It’s able to do that by monitoring about 500 different TV stations around the globe, most of them in Europe. Wywy creates what company COO and co-founder Andreas Schroeter calls a “digital footprint” of a TV commercial using audio recognition technology.
Wywy’s database is alerted when a linear TV signal matches the fingerprint, which usually happens within roughly two seconds of airing. From there, the sync tech takes over. [Although over-the-top is not yet part of wywy’s product offering, Schroeter said that it’s on the agenda.]
As part of a recently announced partnership with mobile attribution company Appsflyer, wywy is also going to start measuring the impact of TV ads on app installs – which becomes particularly relevant as more and more app developers, the game guys in particular, invite TV into their marketing mix.
One only has to look at Machine Zone’s spots for "Game of War." Game developers are spending on television.
But TV doesn’t come cheap and neither does Kate Upton or the Super Bowl. And if devs – even massive, big-spending game companies like Machine Zone, Supercell or King – are going to shell out for TV, they want to see the same kind of analytics they’re used to in the app world, especially since they often prioritize the download over brand awareness.
But although products like the ones provided by wywy are a step in the direction of dismantling the channel-centric mentality that keeps budgets siloed, there are limitations to sync technology.
For one, there is no guarantee that a viewer is actually watching or has seen the TV ads in question at the moment they click on the synchronized display or run a search.
And then there’s consumer behavior itself.
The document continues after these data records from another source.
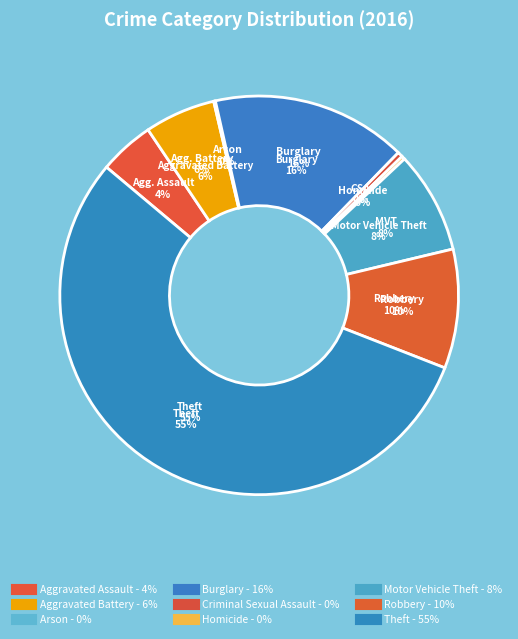

To the nearest percent, what is the average slice percentage?

11%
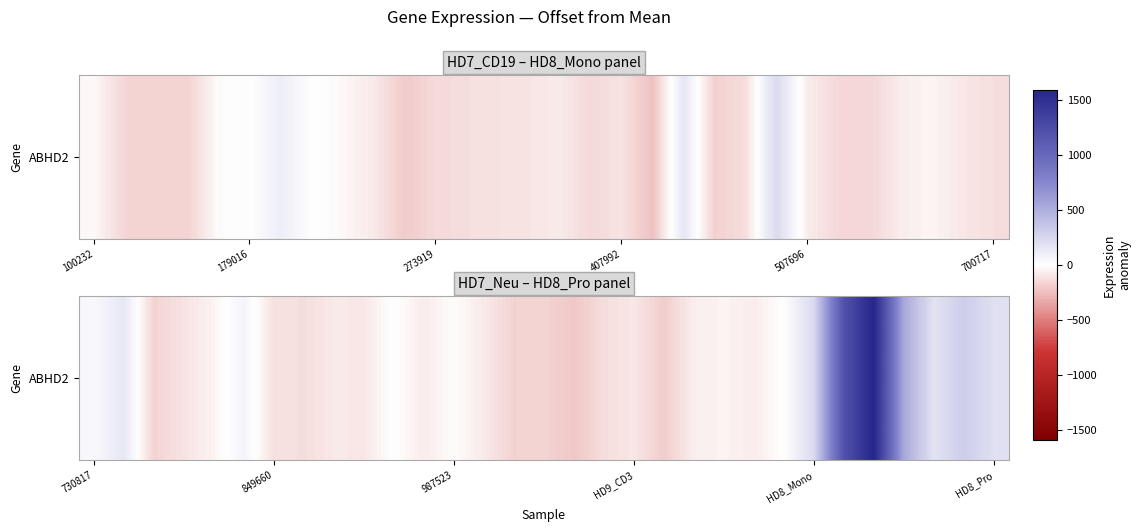

How many values are below zero?

19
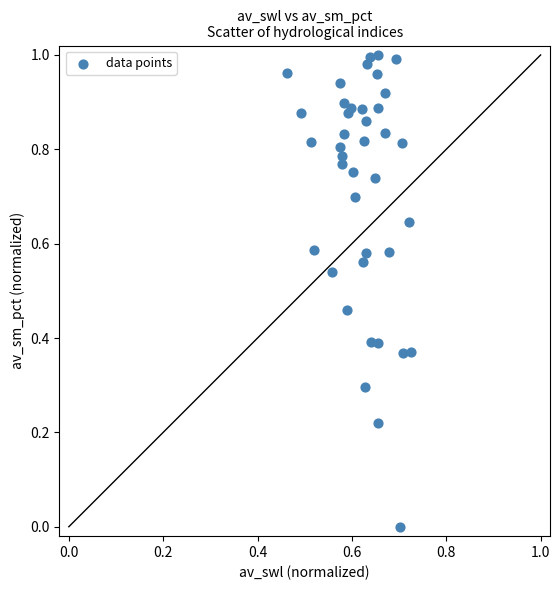

What is the range of X values (max minus min)?

0.3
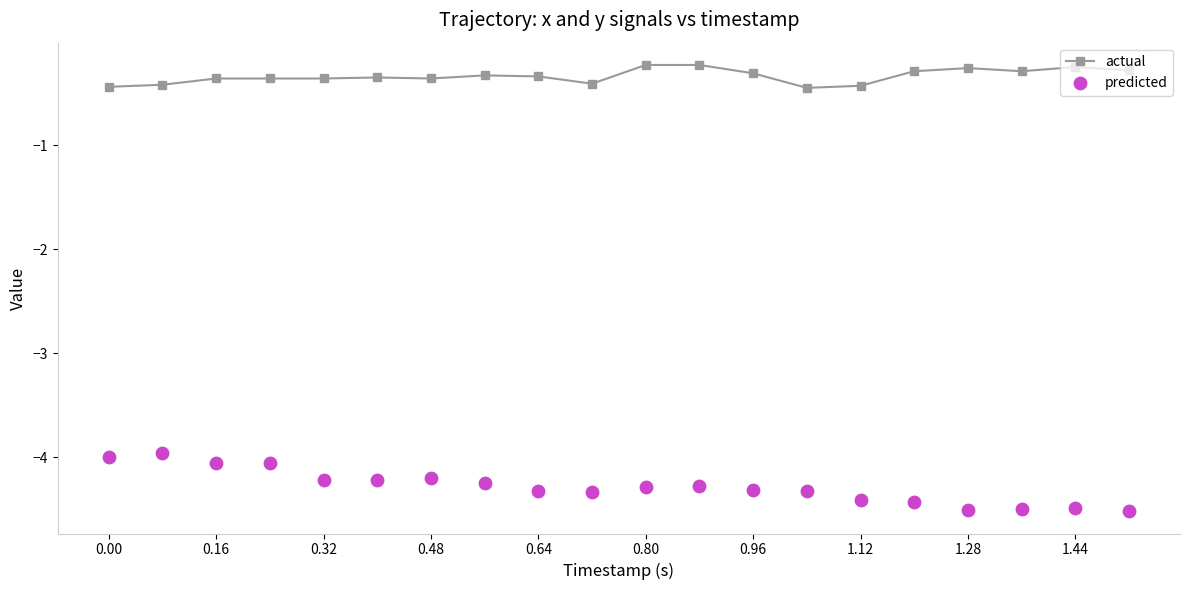

Which series has the largest total across all categories?

actual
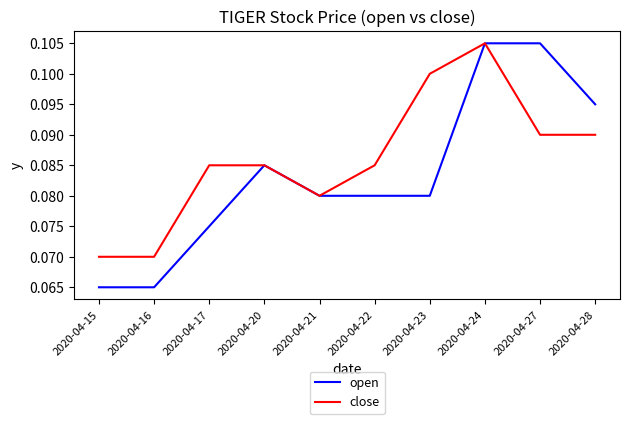

What are all the series names shown in the legend?

open, close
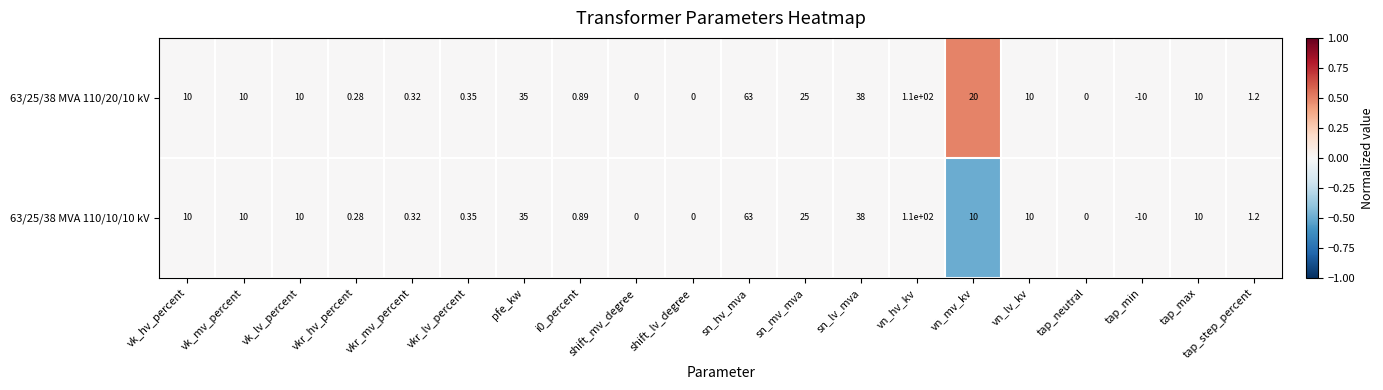

Where is 63/25/38 MVA 110/10/10 kV nearest to the value 50?

sn_lv_mva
Just as commercial breaks have been an excuse to go to the bathroom or grab a snack, second-screen activity is often centered on taking a break from what’s happening on the main screen, whether that’s checking email, hitting Facebook or playing a game. They have their tablet on their lap, but they’re far from receptive to advertising.
But it’s not just consumer behavior – it’s the industry mindset that needs to shift, Schroeter said.
“The user switches between TV, Facebook, email, search, websites – but the ad industry is still set up in separate TV, display, social, search, website and analytics teams,” he said. “That makes the connected story the user expects really difficult to execute.”
Not to mention the fact that TV is still centered on generating the most GRPs for the least amount of dollars. A viewer might react to a TV ad by visiting a website, but “TV teams only have limited experience in how to interpret website analytics numbers,” Schroeter said.
There are also technical challenges around real-time syncing. Even though wywy can detect an ad in near real time, ensuring that search and display ads render in real time and that an advertiser’s home page changes dynamically requires integrations with ad and content platforms that weren’t necessarily designed to act upon real-time information, Schroeter said.
Finally, programmatic TV is in its infancy, which means targeting synced ads at scale is a thing of the future. A call to action at the end of a TV spot for car insurance might lead someone to search for the words “car insurance,” but it’s a far cry from targeting users who have demonstrated through previous behavior that they’re actually in the market to buy auto insurance.
That said, other companies are also starting to embrace the move of app dev dollars to TV, including TV ad targeting firm Simulmedia, which launched SimulX in early July, a specialized unit designed to help companies that are new to the TV space get up to speed. And for its part, Tapad released its own cross-device measurement solution for linear TV data in June called TV Pulse, with Mullen Lowe media buying sub-agency MediaHub as a launch partner.